A Diego Rivera portrait of a 10-year old girl, her head cocked and gaze wary, is expected to top this week's Latin American art auctions, where surrealist-tinged works by other artists are also primed to do well.
Rivera's 1939 "Niña En Azul y Blanco" (Girl in Blue and White), which portrays the girl in indigenous dress enveloped by an oversized shawl, could sell for up to $6 million at Sotheby's.
"She pops forward in the painting from a background that is like a sky by (Claude) Monet ... whom he knew in Paris," said Sotheby's senior specialist Carmen Melian about the swirling backdrop of white, pink and violet brush strokes.
Mexico's national heritage laws bar the export of Rivera works, boosting the value of work sold abroad.
The Latin American sales could also benefit from the record-breaking New York auctions in early May, which were led by the $120 million sale of Edvard Munch's "The Scream," the highest price paid for a work of art sold at auction.
"The ripple effect of the 'The Scream' brings optimism to all categories of the market," said Axel Stein, a Sotheby's vice-president. "It brings a sense of security that otherwise fluctuates depending on the season and economic situations."
Virgilio Garza, Christie's Latin American art chief, agrees.
"The market is very energized. It always helps when you come on the trail of such successful sales, at least the excitement trickles down to us."
Christie's estimates a total sale of $22 million to $31 million on Tuesday and Wednesday and Sotheby's says its total could reach more than $35 millon on Wednesday and Thursday.
Surrealist art collectors are expected to join bidders for work by Cuba's Wifredo Lam, Chile's Matta and British-Mexican Leonora Carrington, who all lived in Paris in the 1930s and were shaped by surrealism.
Lam blends surrealism and Cuba's santeria religion. Like Haiti's voodoo, santeria is rooted in African Yoruba dieties, such as Ora, the namesake of his 1944 painting "Oya/Divinité de l'Air et de la mort." Sotheby's expect it to sell for between $2 million to $3 million.

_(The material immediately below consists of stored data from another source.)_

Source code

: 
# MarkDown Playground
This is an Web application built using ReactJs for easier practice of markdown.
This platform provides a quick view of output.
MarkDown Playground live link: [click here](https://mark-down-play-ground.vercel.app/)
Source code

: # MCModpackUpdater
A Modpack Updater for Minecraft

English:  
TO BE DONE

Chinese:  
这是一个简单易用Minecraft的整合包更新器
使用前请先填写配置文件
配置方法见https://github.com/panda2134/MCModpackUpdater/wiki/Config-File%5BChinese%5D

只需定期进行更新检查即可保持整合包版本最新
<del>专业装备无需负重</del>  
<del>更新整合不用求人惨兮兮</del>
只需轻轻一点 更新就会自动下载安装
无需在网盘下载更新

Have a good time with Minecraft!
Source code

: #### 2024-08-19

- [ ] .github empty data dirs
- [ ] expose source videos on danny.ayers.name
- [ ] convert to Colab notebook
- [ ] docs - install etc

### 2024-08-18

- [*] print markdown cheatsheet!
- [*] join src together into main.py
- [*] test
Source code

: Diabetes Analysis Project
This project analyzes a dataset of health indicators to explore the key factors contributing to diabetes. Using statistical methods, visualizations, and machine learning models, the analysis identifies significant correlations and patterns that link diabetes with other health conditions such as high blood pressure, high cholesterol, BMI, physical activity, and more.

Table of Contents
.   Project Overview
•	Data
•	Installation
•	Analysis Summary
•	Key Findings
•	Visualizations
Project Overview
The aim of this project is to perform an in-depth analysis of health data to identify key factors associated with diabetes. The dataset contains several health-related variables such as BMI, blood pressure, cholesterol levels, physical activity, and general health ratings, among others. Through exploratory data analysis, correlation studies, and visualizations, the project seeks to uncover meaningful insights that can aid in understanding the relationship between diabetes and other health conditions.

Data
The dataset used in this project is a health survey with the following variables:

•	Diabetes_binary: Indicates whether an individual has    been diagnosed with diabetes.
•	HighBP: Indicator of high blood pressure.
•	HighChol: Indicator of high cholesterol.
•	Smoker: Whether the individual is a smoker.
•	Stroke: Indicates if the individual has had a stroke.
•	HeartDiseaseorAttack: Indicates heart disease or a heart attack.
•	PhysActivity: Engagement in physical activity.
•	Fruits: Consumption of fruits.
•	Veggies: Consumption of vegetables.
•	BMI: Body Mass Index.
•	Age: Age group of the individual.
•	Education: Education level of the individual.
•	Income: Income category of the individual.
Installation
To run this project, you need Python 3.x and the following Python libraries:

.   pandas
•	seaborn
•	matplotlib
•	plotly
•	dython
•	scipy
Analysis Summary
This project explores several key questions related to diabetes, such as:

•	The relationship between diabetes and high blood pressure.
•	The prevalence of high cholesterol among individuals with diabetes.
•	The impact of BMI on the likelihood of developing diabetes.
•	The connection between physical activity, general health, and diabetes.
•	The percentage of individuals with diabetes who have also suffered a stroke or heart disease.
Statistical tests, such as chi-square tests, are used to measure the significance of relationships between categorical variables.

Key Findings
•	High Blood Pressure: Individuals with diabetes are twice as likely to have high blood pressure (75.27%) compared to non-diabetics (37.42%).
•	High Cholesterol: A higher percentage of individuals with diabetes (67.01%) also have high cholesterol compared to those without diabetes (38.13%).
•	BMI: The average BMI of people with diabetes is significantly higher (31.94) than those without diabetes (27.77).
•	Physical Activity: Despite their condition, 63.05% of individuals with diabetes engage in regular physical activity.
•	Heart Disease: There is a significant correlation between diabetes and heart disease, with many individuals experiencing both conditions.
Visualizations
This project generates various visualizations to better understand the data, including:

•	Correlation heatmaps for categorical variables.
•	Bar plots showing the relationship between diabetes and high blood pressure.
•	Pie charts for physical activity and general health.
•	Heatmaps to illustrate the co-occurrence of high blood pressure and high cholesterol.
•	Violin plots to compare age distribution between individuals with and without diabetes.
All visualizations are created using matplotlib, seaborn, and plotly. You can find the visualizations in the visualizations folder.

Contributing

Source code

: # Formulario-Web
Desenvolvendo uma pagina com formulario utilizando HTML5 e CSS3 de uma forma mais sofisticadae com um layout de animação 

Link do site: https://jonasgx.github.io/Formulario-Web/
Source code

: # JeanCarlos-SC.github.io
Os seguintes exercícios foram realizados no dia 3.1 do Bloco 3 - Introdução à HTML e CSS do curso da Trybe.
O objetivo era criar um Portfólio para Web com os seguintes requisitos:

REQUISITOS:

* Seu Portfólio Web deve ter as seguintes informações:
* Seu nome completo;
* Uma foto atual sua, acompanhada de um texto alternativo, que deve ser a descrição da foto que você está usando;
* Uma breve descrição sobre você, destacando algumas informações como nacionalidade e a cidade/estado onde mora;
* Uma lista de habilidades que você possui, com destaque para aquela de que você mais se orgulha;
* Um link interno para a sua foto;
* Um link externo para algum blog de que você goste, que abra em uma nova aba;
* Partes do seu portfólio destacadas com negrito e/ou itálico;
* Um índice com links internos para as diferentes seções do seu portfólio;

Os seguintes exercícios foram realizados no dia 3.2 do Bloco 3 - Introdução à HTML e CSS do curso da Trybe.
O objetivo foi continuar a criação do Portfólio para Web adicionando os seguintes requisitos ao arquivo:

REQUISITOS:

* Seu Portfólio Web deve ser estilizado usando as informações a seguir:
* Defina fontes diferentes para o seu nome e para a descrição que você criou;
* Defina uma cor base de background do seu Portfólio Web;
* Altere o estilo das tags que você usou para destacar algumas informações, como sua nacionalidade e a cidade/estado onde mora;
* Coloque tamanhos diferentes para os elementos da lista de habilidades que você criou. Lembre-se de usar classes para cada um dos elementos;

Christie's top lot is Matta's 1944 "La revolte des contraires," with an $1.8 million to $2.5 million estimate.
"It is a mental landscape, this idea of the mind being a space that is continually in flux," said Garza. "The liquid drip in the painting is part of (Matta's) breakthrough."
Matta taught Jackson Pollock, who won renown for forsaking brushes for drip painting.
Carrington's toy-like 1945 "La Cuna (The Crib)" is expected to fetch between $1.5 million to $2 million. Made of wood, cloth and rope, its centerpiece is a diminutive sailboat, decorated with her surrealist touches such as a bird playing a harp.